Rebecca Dylla-Spears (16-SI-003)
Optical systems require proper management of thermal, optical, and mechanical properties to function as intended. Design choices must be made based on both the availability of optical components and the needs of the system. Ultimately, the final optical system design requires a balance between cost, schedule, weight, compactness, and complexity. Optics made from standard bulk materials fabricated by conventional methods often cost less. However, a single bulk material typically does not possess the desired combination of material properties such as thermal conductivity, density, stiffness, strength, transparency, or absorbance at a desired wavelength. Thus, designs using traditional components made from bulk materials may require the use of extra compensating optics, structures, or thermal management features that increase the system's complexity, footprint, and weight. In an effort to reduce system weight or improve efficiency, a designer may instead prefer to use optical components made with functionally graded materials, which contain spatially varying composition or microstructure that result in changes in properties. The availability of such materials is limited by current processing techniques. Using additive manufacturing methods, we plan to create a new class of functionally graded optical materials with spatially tailored changes in properties. We expect to fabricate three optical elements that are not achievable by conventional fabrication techniques: (1) a transparent ceramic laser gain medium with a gradient in absorption and gain coefficients via changes in dopant concentration, (2) a silica glass aberration-corrector plate with a gradient in refractive index via compositional change, and (3) a large metal aspherical mirror with a gradient in stiffness via an engineered structural change.

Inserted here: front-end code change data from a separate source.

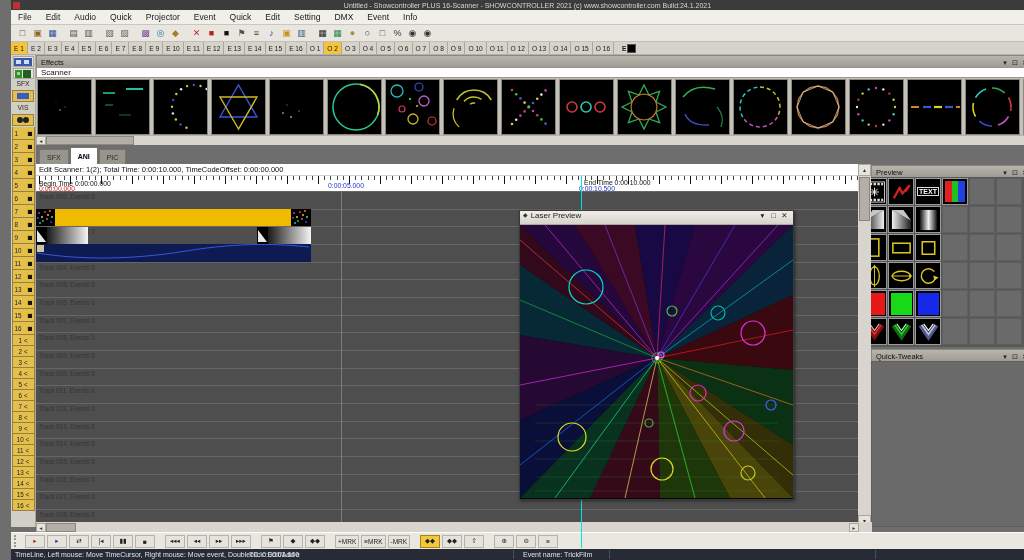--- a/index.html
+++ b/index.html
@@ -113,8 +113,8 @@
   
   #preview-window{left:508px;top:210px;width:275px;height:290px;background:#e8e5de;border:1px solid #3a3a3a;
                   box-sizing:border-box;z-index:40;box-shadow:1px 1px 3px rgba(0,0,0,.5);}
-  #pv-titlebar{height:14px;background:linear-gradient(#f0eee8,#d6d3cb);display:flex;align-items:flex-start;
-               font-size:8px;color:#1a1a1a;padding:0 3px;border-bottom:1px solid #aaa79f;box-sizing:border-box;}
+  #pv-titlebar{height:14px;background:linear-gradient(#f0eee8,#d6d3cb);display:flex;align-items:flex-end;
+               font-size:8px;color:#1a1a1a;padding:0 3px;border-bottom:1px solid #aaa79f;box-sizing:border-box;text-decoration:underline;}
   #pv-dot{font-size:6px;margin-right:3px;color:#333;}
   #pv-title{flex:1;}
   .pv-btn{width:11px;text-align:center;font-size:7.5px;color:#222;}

We intend to develop ink formulations and processing techniques needed to produce gradient-composition transparent ceramic and glass optics from additively manufactured green bodies, which are weakly bound ceramic forms prior to sintering or heating. A transparent ceramic laser gain medium with a radial gradient in gain coefficient will be printed as a green body using direct ink writing. Adjustments in the relative flow rates of a doped and an undoped ink stream will enable in-line variation of the neodymium doping concentration during printing. After printing, the green body will be sintered to transparency. A silica glass aberration corrector plate with a non-monotonic radial gradient in refractive index will also be prepared using direct ink writing technology. The refractive index gradient will be introduced during printing using titanium oxide and silicon dioxide inks blended in varying ratios. The printed form will then be consolidated to form the glass via heat treatment. Finally, a large, nickel aspherical mirror will be made lightweight by incorporating a gradient in stiffness and density. Projection microstereolithography will be used to print a microscopic truss lattice on the back side of the shaped mirror surface. The support-feature scale length will be varied and optimized to provide greatest stiffness near the mirror surface while minimizing total weight. This research project will generate intellectual property associated with optical component design, ink development, and optical component fabrication processes, and will establish LLNL as a leader in additively manufactured optical materials and components.
The ability to create new functionally graded optical materials by additive manufacturing has the potential to transform optical system design. It will enable the fabrication of optimal, robust, lightweight, and compact optics that cannot be achieved by conventional means, and therefore aligns well with LLNL's lasers and optical science and technology and advanced materials and manufacturing core competencies. Our research is expected to advance the Laboratory's interests in space and intelligence applications as well as in compact, high-average-power laser systems for inertial fusion energy, defense, and industrial applications. Technologies developed here are also expected to be of interest to the broader optics, materials science, and advanced manufacturing communities.
FY16 Accomplishments and Results
In FY16 we (1) made advances toward a transparent ceramic, gradient-doped gain media by formulating yttrium–aluminum–garnet and neodymium-doped yttrium–aluminum–garnet inks suitable for direct ink write printing and demonstrating 6-mm-diameter by 2-mm-thick transparent yttrium–aluminum–garnet by direct ink writing; (2) made progress toward gradient index glass by formulating silica and silica–titania direct ink write inks and demonstrating transparent silica glass monoliths up to 1.5-cm wide and 2-mm thick prepared by direct ink writing; and (3) made progress toward a lightweight lattice-supported mirror with development of thermal-mechanical models and tools for optimizing lattice geometry to meet requirements as well as demonstration of graded, metal-plated support lattices (see figure).
Publications and Presentations
- Jones, I. K., et al., Functionally graded solid-state laser gain media fabricated by direct ink write and ceramic processing. Advanced Solid State Lasers Conf., Boston, MA, Oct. 30–Nov. 3, 2016. LLNL-ABS-696004.
- Seeley, Z. M., N. J. Cherepy, and S. A. Payne, Transparent ceramics with tailored composition. 9th Intl. Conf. High-Temperature Ceramic Matrix Composites and Global Forum on Advanced Materials and Technologies for Sustainable Development, Toronto, Canada, June 26–July 1, 2016. LLNL-ABS-680737.